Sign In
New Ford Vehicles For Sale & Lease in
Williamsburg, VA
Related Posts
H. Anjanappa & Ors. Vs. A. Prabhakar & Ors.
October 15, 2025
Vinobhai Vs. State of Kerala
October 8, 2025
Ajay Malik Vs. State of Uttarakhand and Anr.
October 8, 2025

WORK INSTRUCTION — What lines above contain "State"? Copy them out.

SOLUTION FOR THIS PROBLEM —
Vinobhai Vs. State of Kerala
Ajay Malik Vs. State of Uttarakhand and Anr.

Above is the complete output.